I shrugged, looking again at that lipstick circle. Not my problem.

“Remy?” My mother’s voice drifted from the study, the typewriter noises stopping for a second. “Can you do me a favor?”

“Sure,” I called back to her.

“Bring me some coffee?” The typewriter started up again. “With milk?”

I got up and poured a cup almost to the top, then dumped in skim milk until it reached the rim: one of the only things that we had in common, completely, was taking our coffee the same way. I walked over to the entryway to the study, balancing her cup and mine, and pushed aside the curtain.

The room smelled like vanilla, and I had to move a row of mugs—most half full, their rims stained with the pearly pink that was her “house lipstick”—aside to make room. One of the cats was curled up on the chair next to her, and hissed at me halfheartedly as I slid it out of the way so I could sit down. Next to me was a stack of typewritten pages, neatly aligned. I was right: she was really cooking. The number of the page on the top was 207.

I knew better than to start talking until she was done with whatever sentence, or scene, she was in the midst of writing. So I pulled page 207 off the stack and skimmed it, folding my legs beneath me.

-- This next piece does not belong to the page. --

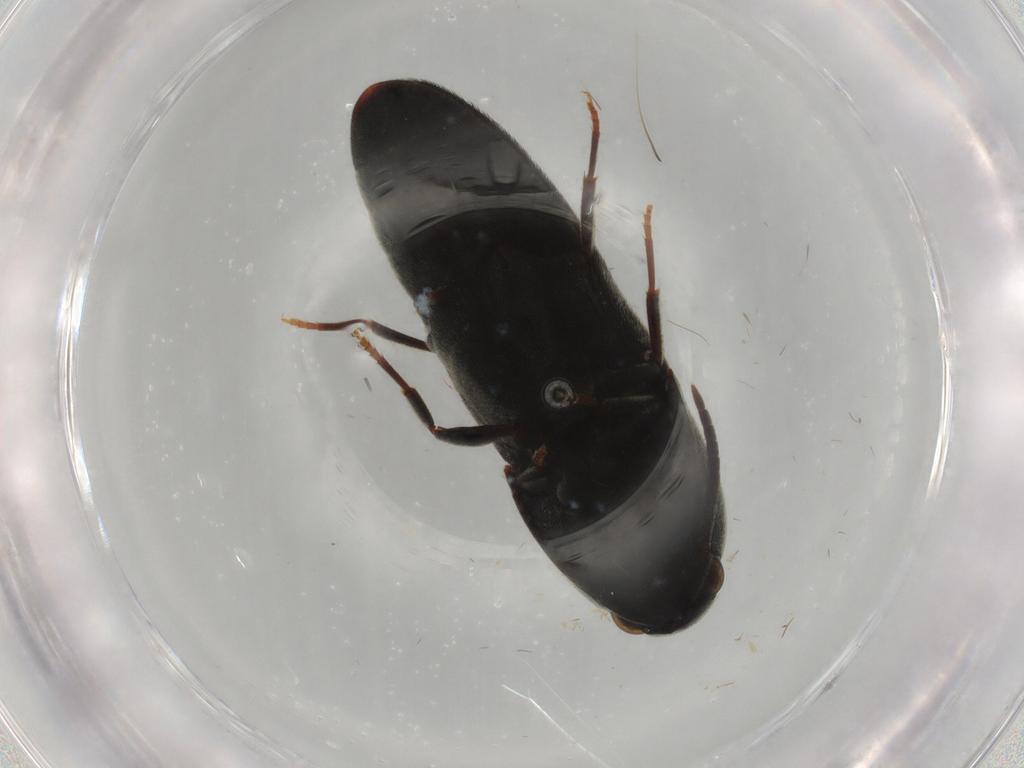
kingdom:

“Luc,” Melanie called to the other room in the suite, but there was only silence beyond. “Please.” No answer from the man who just hours earlier had kissed her under a shower of rose petals, claiming her in front of all Paris society as the one he loved. How could a marriage bed be so cold? Melanie shivered in her lace gown, feeling tears fill her eyes as she caught sight of her bouquet, white roses and purple lilies, lying where the maid had left it on the bedside table. It was still so fresh and new, and Melanie could remember pressing her face to the full blossoms, breathing them in as the realization that she was now Mrs. Luc Perethel washed over her. Once, the words had seemed magical, like a spell cast in a fairy tale. But now, with the city lit up through her open window, Melanie ached not for her new husband but for another man, in another city. Oh, Brock, she thought. She didn’t dare to say the words aloud for fear that they would be carried away, soaring out of her reach, to find the only one true love she’d ever had.



Uh-oh. I glanced up at my mother, who was still typing away, her brow furrowed, lips moving. Now, I knew that what she wrote was pure fiction. After all, this was a woman who’d been constructing stories about the lives and loves of the rich while we were clipping coupons and having our phone cut off on a regular basis. And it wasn’t like Luc, the cold new husband, had a fondness for Ensures or anything. I hoped. “Oh, thank you!” My mother, spying her fresh cup of coffee, stretched her fingers and picked it up, taking a sip. She had her hair pulled back in a loose ponytail, no makeup, and was wearing pajamas and the leopard-print bedroom slippers I’d gotten her for her last birthday. She yawned, leaning back in her chair, and said, “I’ve been going all night. What time is it?”

I glanced at the clock in the kitchen, visible through the curtain, which was still swaying slightly. “Eight-fifteen.”

She sighed, putting the cup to her lips again. I glanced over at the sheet in the typewriter, trying to make out what happened next, but all I could see was several lines of dialogue. Apparently, Luc did have something to say after all.

“So it’s going well,” I said, nodding toward the stack next to my elbow.

She flopped her hand at me in a so-so kind of way. “Oh, well, it’s smack in the middle, and you know there’s always a dull spot. But last night I was just about asleep when I had this inspiration. It had to do with swans.”